*WHAT YOU SHOULD DO*. Rewrite the stretch from the line containing "Add a lens line" through the line containing "0.001791, -0.847364, 1.726314]]", replacing "lens line" with "camera line" and keeping everything else the same. Leave the pictures out of your answer.
+ + + + +
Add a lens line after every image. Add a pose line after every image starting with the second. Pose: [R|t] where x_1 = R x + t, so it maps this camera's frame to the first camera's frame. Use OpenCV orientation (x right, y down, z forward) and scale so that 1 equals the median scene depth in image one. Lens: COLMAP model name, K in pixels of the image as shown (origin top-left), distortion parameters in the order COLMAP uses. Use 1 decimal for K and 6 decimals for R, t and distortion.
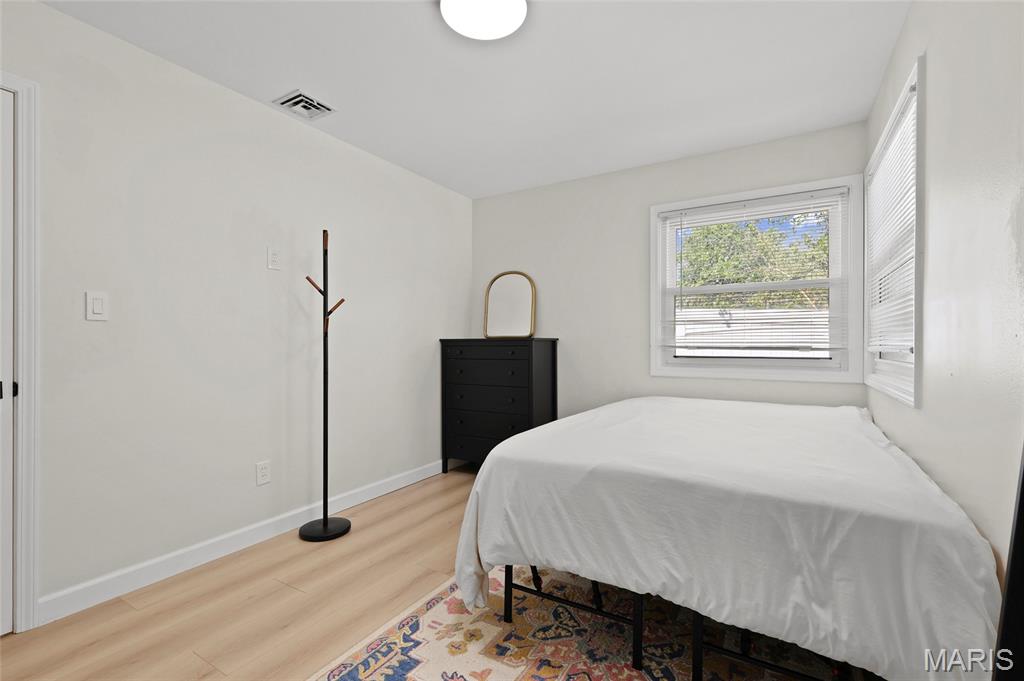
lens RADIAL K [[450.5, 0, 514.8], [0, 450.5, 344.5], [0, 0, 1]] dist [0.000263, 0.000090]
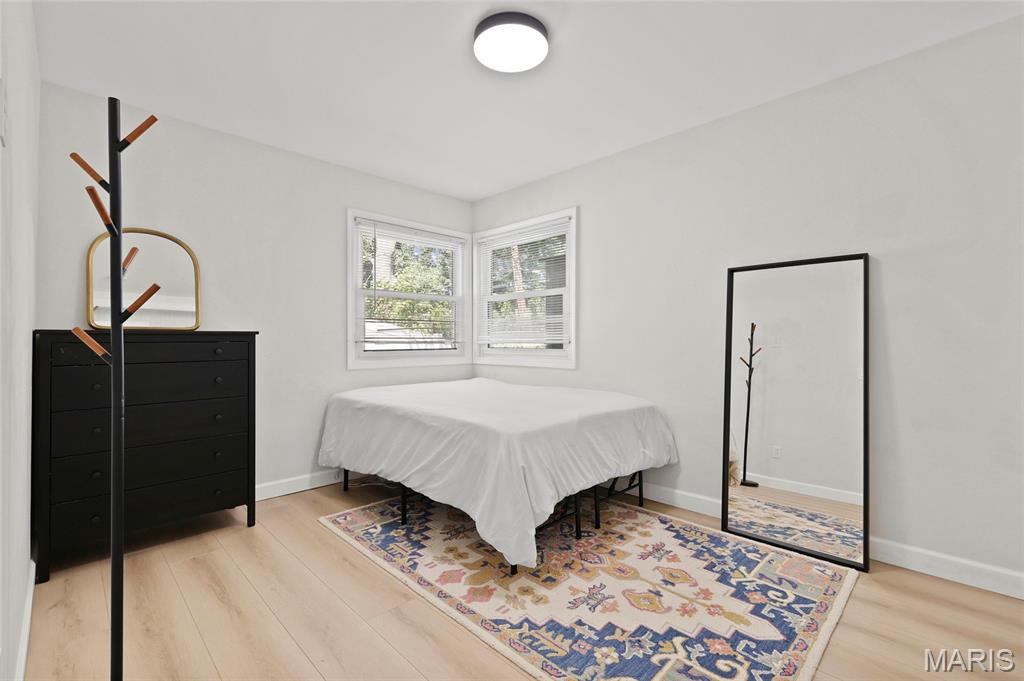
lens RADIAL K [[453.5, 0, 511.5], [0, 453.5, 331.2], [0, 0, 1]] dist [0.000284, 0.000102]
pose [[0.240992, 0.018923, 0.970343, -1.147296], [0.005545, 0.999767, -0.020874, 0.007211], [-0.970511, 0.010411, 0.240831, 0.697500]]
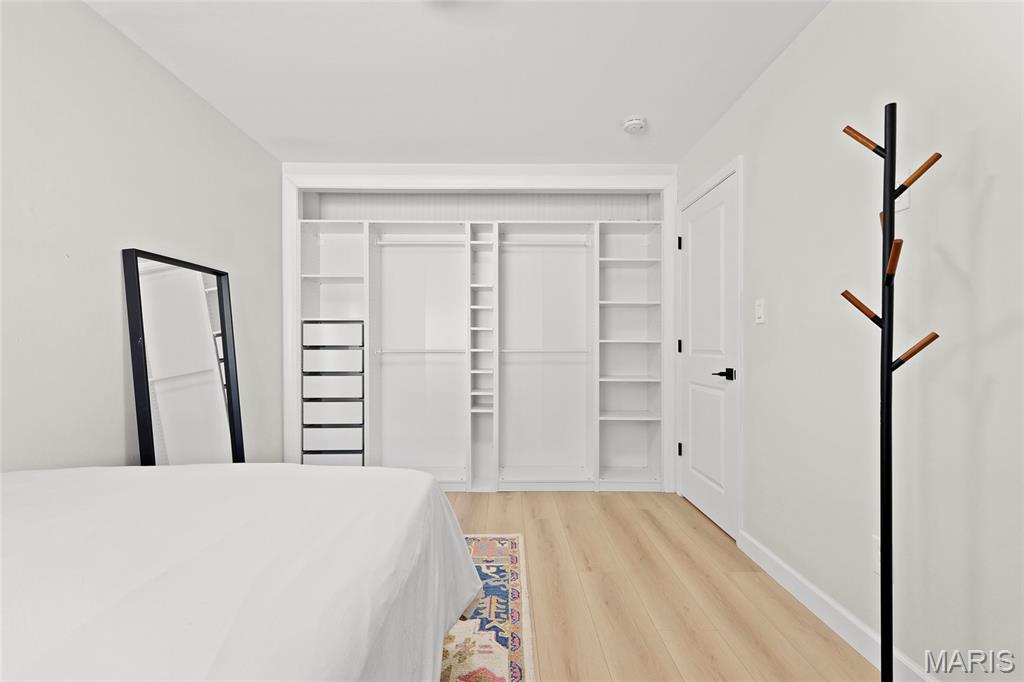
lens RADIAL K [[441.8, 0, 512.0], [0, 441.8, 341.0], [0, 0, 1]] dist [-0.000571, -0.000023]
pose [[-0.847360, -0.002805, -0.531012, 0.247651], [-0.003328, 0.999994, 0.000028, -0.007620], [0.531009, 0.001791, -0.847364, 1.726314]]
+ + + + +
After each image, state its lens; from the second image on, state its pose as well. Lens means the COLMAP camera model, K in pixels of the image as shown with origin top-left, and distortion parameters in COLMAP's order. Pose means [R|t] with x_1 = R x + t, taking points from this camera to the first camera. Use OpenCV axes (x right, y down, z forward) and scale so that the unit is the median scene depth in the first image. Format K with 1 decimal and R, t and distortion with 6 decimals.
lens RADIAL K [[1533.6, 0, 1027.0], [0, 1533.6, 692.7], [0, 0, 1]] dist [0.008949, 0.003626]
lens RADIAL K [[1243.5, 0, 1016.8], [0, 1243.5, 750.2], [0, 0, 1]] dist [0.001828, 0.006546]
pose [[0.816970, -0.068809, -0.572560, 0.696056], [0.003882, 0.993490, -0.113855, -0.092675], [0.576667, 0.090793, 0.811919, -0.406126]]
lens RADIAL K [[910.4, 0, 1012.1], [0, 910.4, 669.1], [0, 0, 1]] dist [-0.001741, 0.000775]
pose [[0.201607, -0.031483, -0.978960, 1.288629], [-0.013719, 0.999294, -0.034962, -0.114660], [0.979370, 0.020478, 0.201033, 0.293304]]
+ + + + +
*EXERCISE ANSWER*.
Add a camera line after every image. Add a pose line after every image starting with the second. Pose: [R|t] where x_1 = R x + t, so it maps this camera's frame to the first camera's frame. Use OpenCV orientation (x right, y down, z forward) and scale so that 1 equals the median scene depth in image one. Lens: COLMAP model name, K in pixels of the image as shown (origin top-left), distortion parameters in the order COLMAP uses. Use 1 decimal for K and 6 decimals for R, t and distortion.
lens RADIAL K [[450.5, 0, 514.8], [0, 450.5, 344.5], [0, 0, 1]] dist [0.000263, 0.000090]
lens RADIAL K [[453.5, 0, 511.5], [0, 453.5, 331.2], [0, 0, 1]] dist [0.000284, 0.000102]
pose [[0.240992, 0.018923, 0.970343, -1.147296], [0.005545, 0.999767, -0.020874, 0.007211], [-0.970511, 0.010411, 0.240831, 0.697500]]
lens RADIAL K [[441.8, 0, 512.0], [0, 441.8, 341.0], [0, 0, 1]] dist [-0.000571, -0.000023]
pose [[-0.847360, -0.002805, -0.531012, 0.247651], [-0.003328, 0.999994, 0.000028, -0.007620], [0.531009, 0.001791, -0.847364, 1.726314]]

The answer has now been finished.